» Extracted entries:
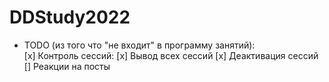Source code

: # DDStudy2022
- TODO (из того что "не входит" в программу занятий): <br />
[x] Контроль сессий:
  [x] Вывод всех сессий
  [x] Деактивация сессий 
[] Реакции на посты
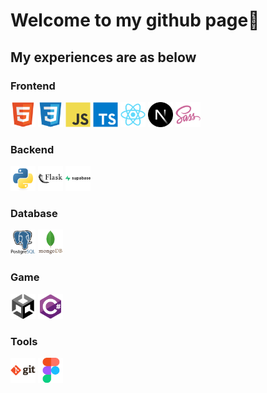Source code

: # Welcome to my github page🫡

## My experiences are as below

### Frontend

<img src="./public/frontend/html5-original.svg" width="40" height="40" alt="html5"> <img src="./public/frontend/css3-original.svg" width="40" height="40" alt="css3"> <img src="./public/frontend/javascript-original.svg" width="40" height="40" alt="javascript"> <img src="./public/frontend/typescript-original.svg" width="40" height="40" alt="typescript"> <img src="./public/frontend/react-original.svg" width="40" height="40" alt="react"> <img src="./public/frontend/nextjs-original.svg" width="40" height="40" alt="nextjs"> <img src="./public/frontend/sass-original.svg" width="40" height="40" alt="sass">

### Backend

<img src="./public/backend/python-original.svg" width="40" height="40" alt="python"> <img src="./public/backend/flask-original-wordmark.svg" width="40" height="40" alt="flask"> <img src="./public/backend/supabase-original-wordmark.svg" width="40" height="40" alt="supabase">

### Database

<img src="./public/database/postgresql-original-wordmark.svg" width="40" height="40" alt="supabase"> <img src="./public/database/mongodb-original-wordmark.svg" width="40" height="40" alt="supabase">

### Game

<img src="./public/game/unity-original.svg" width="40" height="40" alt="unity"> <img src="./public/game/csharp-original.svg" width="40" height="40" alt="csharp">

### Tools

<img src="./public/tools/git-original-wordmark.svg" width="40" height="40" alt="git"> <img src="./public/tools/figma-original.svg" width="40" height="40" alt="figma">

<!--
**6puritans9/6puritans9** is a ✨ _special_ ✨ repository because its `README.md` (this file) appears on your GitHub profile.

Here are some ideas to get you started:

- 🔭 I’m currently working on ...
- 🌱 I’m currently learning ...
- 👯 I’m looking to collaborate on ...
- 🤔 I’m looking for help with ...
- 💬 Ask me about ...
- 📫 How to reach me: ...
- 😄 Pronouns: ...
- ⚡ Fun fact: ...
-->
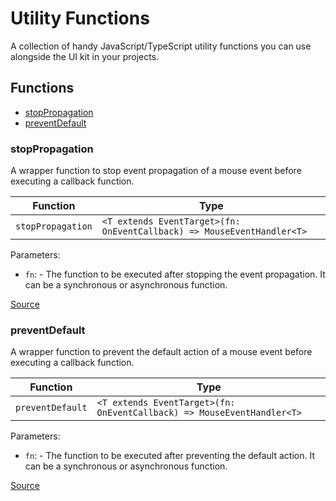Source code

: # Utility Functions

A collection of handy JavaScript/TypeScript utility functions you can use alongside the UI kit in your projects.

<!-- TSDOC_START -->

## Functions

- [stopPropagation](#stoppropagation)
- [preventDefault](#preventdefault)

### stopPropagation

A wrapper function to stop event propagation of a mouse event before executing a callback function.

| Function          | Type                                                                   |
| ----------------- | ---------------------------------------------------------------------- |
| `stopPropagation` | `<T extends EventTarget>(fn: OnEventCallback) => MouseEventHandler<T>` |

Parameters:

- `fn`: - The function to be executed after stopping the event propagation. It can be a synchronous or asynchronous function.

[Source](https://github.com/dfinity/gix-components/tree/main/src/lib/utils/event-modifiers.utils.ts#L18)

### preventDefault

A wrapper function to prevent the default action of a mouse event before executing a callback function.

| Function         | Type                                                                   |
| ---------------- | ---------------------------------------------------------------------- |
| `preventDefault` | `<T extends EventTarget>(fn: OnEventCallback) => MouseEventHandler<T>` |

Parameters:

- `fn`: - The function to be executed after preventing the default action. It can be a synchronous or asynchronous function.

[Source](https://github.com/dfinity/gix-components/tree/main/src/lib/utils/event-modifiers.utils.ts#L34)

<!-- TSDOC_END -->

<style lang="scss">
    ul + p {
        padding: var(--padding) 0;
    }
</style>
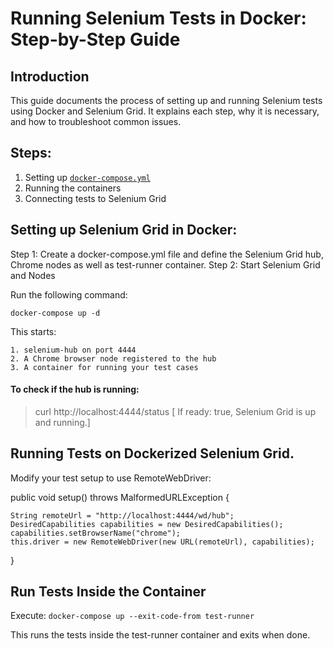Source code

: 
# Running Selenium Tests in Docker: Step-by-Step Guide

## Introduction

This guide documents the process of setting up and running Selenium tests using Docker and Selenium Grid. It explains each step, why it is necessary, and how to troubleshoot common issues.

## Steps:

1. Setting up [`docker-compose.yml`](https://github.com/Chirag1199/CucumberFrameworkE2E/blob/fdf6c71fe3cb5c8c3bd5edd4536ffc0b2d3091e1/docker_compose.yml) 
2. Running the containers
3. Connecting tests to Selenium Grid

## Setting up Selenium Grid in Docker:

Step 1: Create a docker-compose.yml file and define the Selenium Grid hub, Chrome nodes as well as test-runner container. 
Step 2: Start Selenium Grid and Nodes

Run the following command:

`docker-compose up -d`

This starts:

    1. selenium-hub on port 4444
    2. A Chrome browser node registered to the hub
    3. A container for running your test cases

#### To check if the hub is running:

> curl http://localhost:4444/status  [ If ready: true, Selenium Grid is up and running.]

## Running Tests on Dockerized Selenium Grid.

Modify your test setup to use RemoteWebDriver:

public void setup() throws MalformedURLException {

    String remoteUrl = "http://localhost:4444/wd/hub";
    DesiredCapabilities capabilities = new DesiredCapabilities();
    capabilities.setBrowserName("chrome");
    this.driver = new RemoteWebDriver(new URL(remoteUrl), capabilities);

}

## Run Tests Inside the Container

Execute: `docker-compose up --exit-code-from test-runner`

This runs the tests inside the test-runner container and exits when done.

» Job:
Retype all of the listing above exactly, but keep its pictures out.

» Final answer:
Source code

: # DDStudy2022
- TODO (из того что "не входит" в программу занятий): <br />
[x] Контроль сессий:
  [x] Вывод всех сессий
  [x] Деактивация сессий 
[] Реакции на посты
Source code

: # Welcome to my github page🫡

## My experiences are as below

### Frontend

<img src="./public/frontend/html5-original.svg" width="40" height="40" alt="html5"> <img src="./public/frontend/css3-original.svg" width="40" height="40" alt="css3"> <img src="./public/frontend/javascript-original.svg" width="40" height="40" alt="javascript"> <img src="./public/frontend/typescript-original.svg" width="40" height="40" alt="typescript"> <img src="./public/frontend/react-original.svg" width="40" height="40" alt="react"> <img src="./public/frontend/nextjs-original.svg" width="40" height="40" alt="nextjs"> <img src="./public/frontend/sass-original.svg" width="40" height="40" alt="sass">

### Backend

<img src="./public/backend/python-original.svg" width="40" height="40" alt="python"> <img src="./public/backend/flask-original-wordmark.svg" width="40" height="40" alt="flask"> <img src="./public/backend/supabase-original-wordmark.svg" width="40" height="40" alt="supabase">

### Database

<img src="./public/database/postgresql-original-wordmark.svg" width="40" height="40" alt="supabase"> <img src="./public/database/mongodb-original-wordmark.svg" width="40" height="40" alt="supabase">

### Game

<img src="./public/game/unity-original.svg" width="40" height="40" alt="unity"> <img src="./public/game/csharp-original.svg" width="40" height="40" alt="csharp">

### Tools

<img src="./public/tools/git-original-wordmark.svg" width="40" height="40" alt="git"> <img src="./public/tools/figma-original.svg" width="40" height="40" alt="figma">

<!--
**6puritans9/6puritans9** is a ✨ _special_ ✨ repository because its `README.md` (this file) appears on your GitHub profile.

Here are some ideas to get you started:

- 🔭 I’m currently working on ...
- 🌱 I’m currently learning ...
- 👯 I’m looking to collaborate on ...
- 🤔 I’m looking for help with ...
- 💬 Ask me about ...
- 📫 How to reach me: ...
- 😄 Pronouns: ...
- ⚡ Fun fact: ...
-->
Source code

: # Utility Functions

A collection of handy JavaScript/TypeScript utility functions you can use alongside the UI kit in your projects.

<!-- TSDOC_START -->

## Functions

- [stopPropagation](#stoppropagation)
- [preventDefault](#preventdefault)

### stopPropagation

A wrapper function to stop event propagation of a mouse event before executing a callback function.

| Function          | Type                                                                   |
| ----------------- | ---------------------------------------------------------------------- |
| `stopPropagation` | `<T extends EventTarget>(fn: OnEventCallback) => MouseEventHandler<T>` |

Parameters:

- `fn`: - The function to be executed after stopping the event propagation. It can be a synchronous or asynchronous function.

[Source](https://github.com/dfinity/gix-components/tree/main/src/lib/utils/event-modifiers.utils.ts#L18)

### preventDefault

A wrapper function to prevent the default action of a mouse event before executing a callback function.

| Function         | Type                                                                   |
| ---------------- | ---------------------------------------------------------------------- |
| `preventDefault` | `<T extends EventTarget>(fn: OnEventCallback) => MouseEventHandler<T>` |

Parameters:

- `fn`: - The function to be executed after preventing the default action. It can be a synchronous or asynchronous function.

[Source](https://github.com/dfinity/gix-components/tree/main/src/lib/utils/event-modifiers.utils.ts#L34)

<!-- TSDOC_END -->

<style lang="scss">
    ul + p {
        padding: var(--padding) 0;
    }
</style>
Source code

: 
# Running Selenium Tests in Docker: Step-by-Step Guide

## Introduction

This guide documents the process of setting up and running Selenium tests using Docker and Selenium Grid. It explains each step, why it is necessary, and how to troubleshoot common issues.

## Steps:

1. Setting up [`docker-compose.yml`](https://github.com/Chirag1199/CucumberFrameworkE2E/blob/fdf6c71fe3cb5c8c3bd5edd4536ffc0b2d3091e1/docker_compose.yml) 
2. Running the containers
3. Connecting tests to Selenium Grid

## Setting up Selenium Grid in Docker:

Step 1: Create a docker-compose.yml file and define the Selenium Grid hub, Chrome nodes as well as test-runner container. 
Step 2: Start Selenium Grid and Nodes

Run the following command:

`docker-compose up -d`

This starts:

    1. selenium-hub on port 4444
    2. A Chrome browser node registered to the hub
    3. A container for running your test cases

#### To check if the hub is running:

> curl http://localhost:4444/status  [ If ready: true, Selenium Grid is up and running.]

## Running Tests on Dockerized Selenium Grid.

Modify your test setup to use RemoteWebDriver:

public void setup() throws MalformedURLException {

    String remoteUrl = "http://localhost:4444/wd/hub";
    DesiredCapabilities capabilities = new DesiredCapabilities();
    capabilities.setBrowserName("chrome");
    this.driver = new RemoteWebDriver(new URL(remoteUrl), capabilities);

}

## Run Tests Inside the Container

Execute: `docker-compose up --exit-code-from test-runner`

This runs the tests inside the test-runner container and exits when done.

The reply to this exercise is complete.